Wettekin shrugged when I turned my glare on him, picking at a sore on his cheek, and I wanted to slap him. “Not my problem,” he whined.
“It’s someone’s problem.”
“Yeah, but not mine. And now he’s yours. He’s going to E block. You supervise E, right?” He flashed me a smile, and if I didn’t hate him so much, I would have called it cute.
“Yeah,” I growled out. “I supervise E, and the workers for the maintenance and lawn garages, and whatever the hell else the bosses tell me to do. We’re doing time the same as they are, and don’t forget it.”
The little shit sent me a huge grin as he slunk away toward the prison door and the cons already freezing their asses off. Most of them weren’t dressed for the weather. My fellow guards led the cons inside, where they would probably sit in the cold hallway to fill out paperwork before they were processed.
Sighing, I walked up the rest of the steps onto the bus and made my way along the aisle toward the man. My stomach squirmed uncomfortably as I studied him. He was attractive, with sleek lines. A chin that was slightly pointed and cheekbones that were high had me staring. His blond hair was a mess, like he’d been in a fight, but the color made me want to look too long because it was beautiful and clearly natural.

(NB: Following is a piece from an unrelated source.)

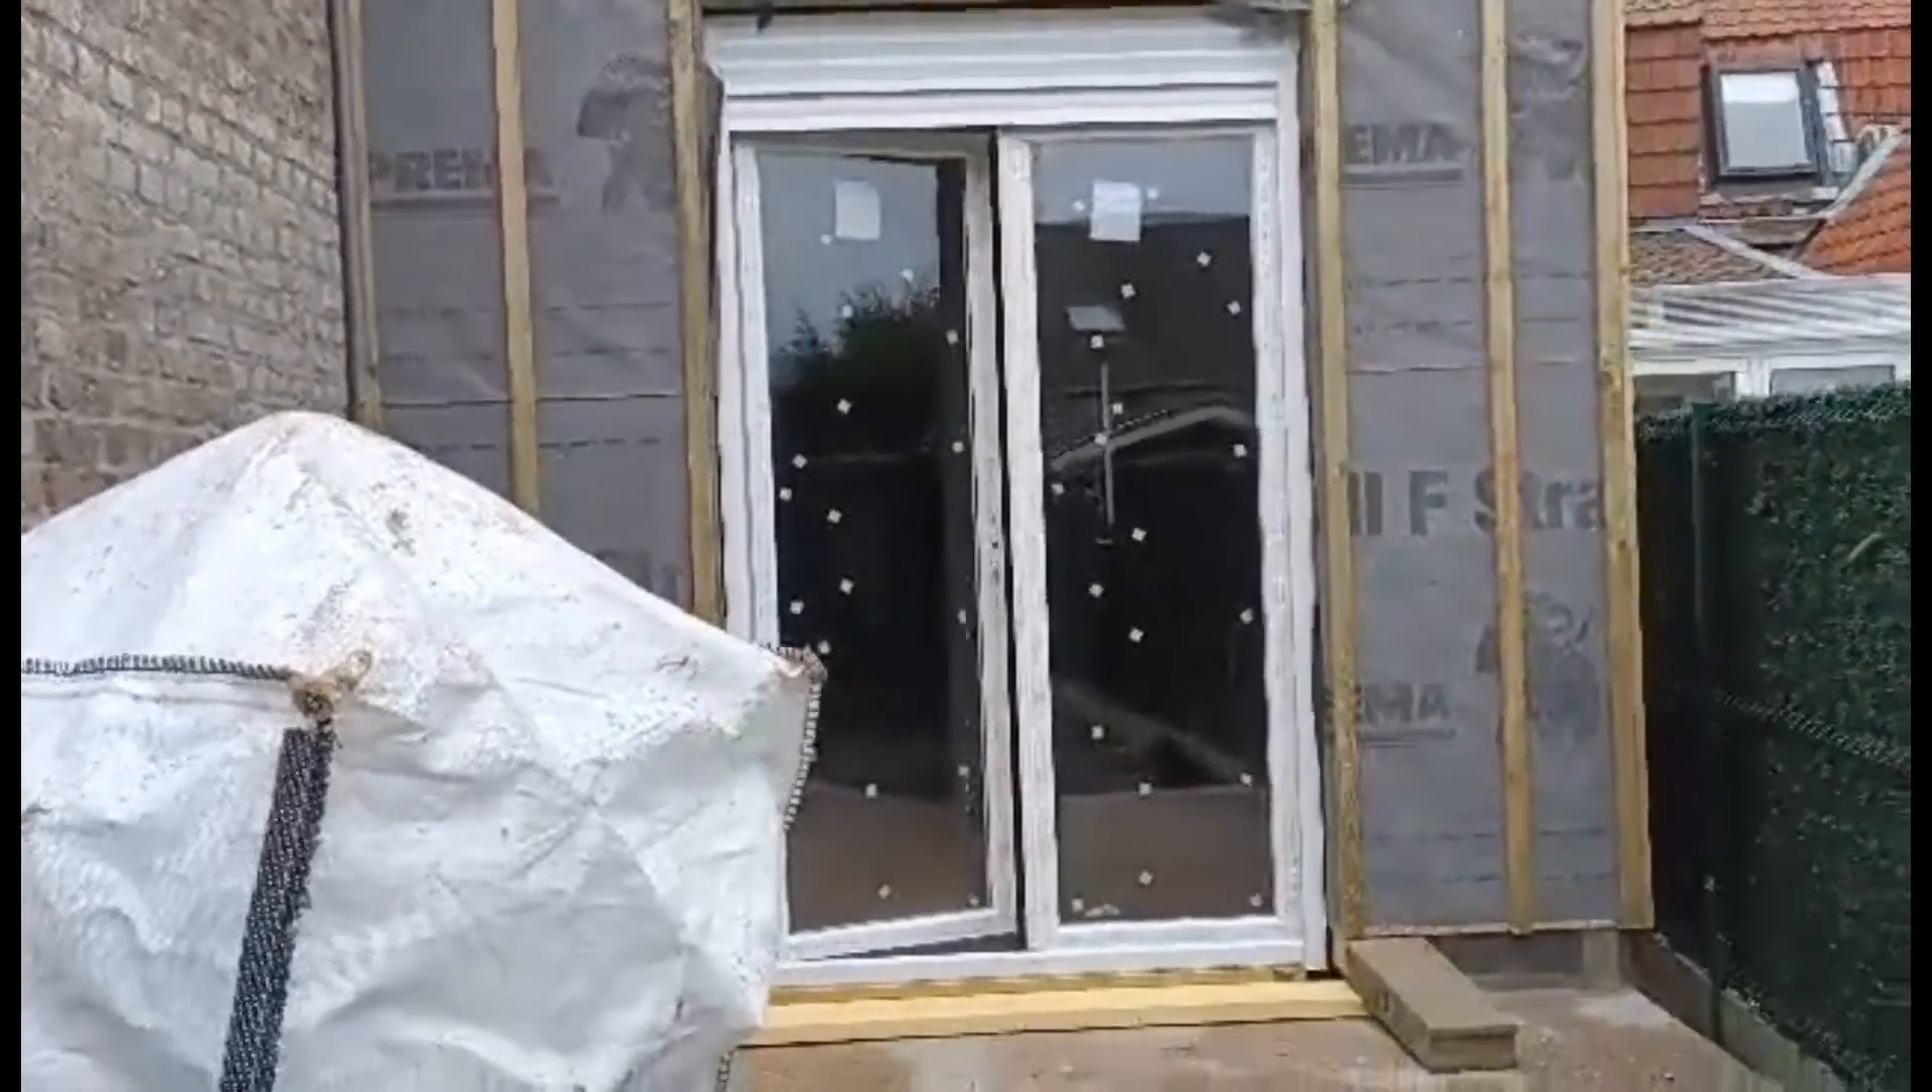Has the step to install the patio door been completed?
Yes.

Between the way he was holding himself, huddled like prey, and the wheelchair, he’d get eaten alive. My stomach shriveled up. I didn’t want to see that happen.
“I’m going to take the chair out first, okay?” I said and tried to sound friendly, but not too friendly. It was a delicate balancing act with most of these men, and I never knew what kind of an attitude someone would have on their first day. Coming to prison was stressful, and I’d seen the effects time and time again as people were dumped here and their true colors slowly came out. Sometimes that was good—most of the time it wasn’t.

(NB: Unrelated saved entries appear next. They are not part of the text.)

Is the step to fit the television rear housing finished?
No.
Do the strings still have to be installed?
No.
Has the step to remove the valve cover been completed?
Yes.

But I always tried to start out on the right foot with a person.
“It’s hurting my leg,” he said quietly as he pushed at the chair. “But they wouldn’t let me move it out into the aisle.”

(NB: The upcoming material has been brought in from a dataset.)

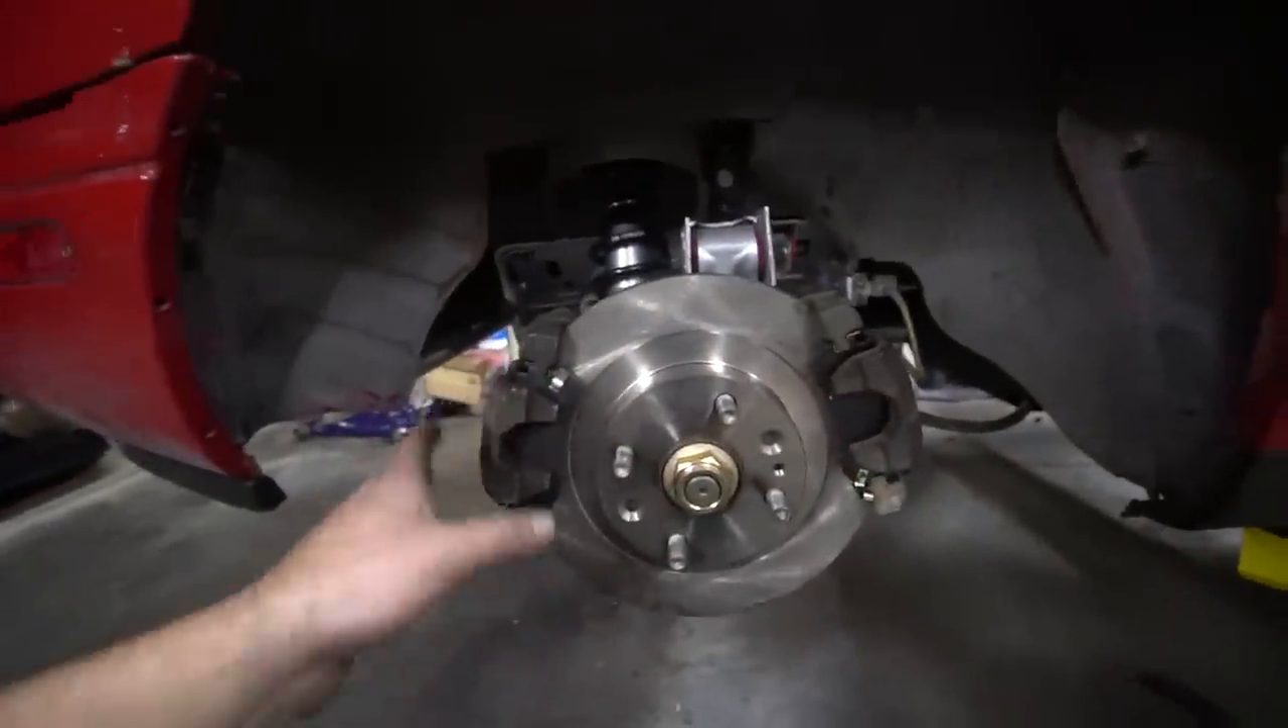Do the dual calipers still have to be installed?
No.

I wanted to say a few things about whoever had done that, but I knew to keep my mouth shut. It wouldn’t help anything. I tugged at the chair until I got it loose from where it had been wedged between the seats. With more muscle than I would have thought necessary, I struggled with it toward the front of the bus. The damned thing wasn’t light. “Can you walk at all?”
“Got on here, didn’t I?”
Yeah, but that doesn’t mean much. They could have thrown your ass on the bus.I didn’t say that out loud, either. I got the wheelchair outside and down on the ground and stared at it for a minute. I’d unfolded chairs before, but this one gave me some trouble, and it took me longer than it should have to figure out how to open it, snap everything into place, and turn the feet pedals where they should be. I blamed it on my sleepy brain. Finally I patted the seat into place, feeling accomplished.
By the time I hopped back on the bus to help the man walk outside, he was on his feet and breathing heavily as he grasped at the backs of the seats on either side of him, doggedly putting one foot in front of the other. The suit he wore was out of date but made him look good, even with the grimace twisting his face, and I sucked in a deep breath; the clothes had to have been for court, but I could enjoy them, right? He let out long breaths and bared his teeth, transforming his handsome face into a mask of pain. I rushed forward, but he swatted at me before I even reached him.
“Fuck off. Don’t touch me,” he gritted out. “Hurts like hell.”
“Let me help you.” This time I didn’t reach for him.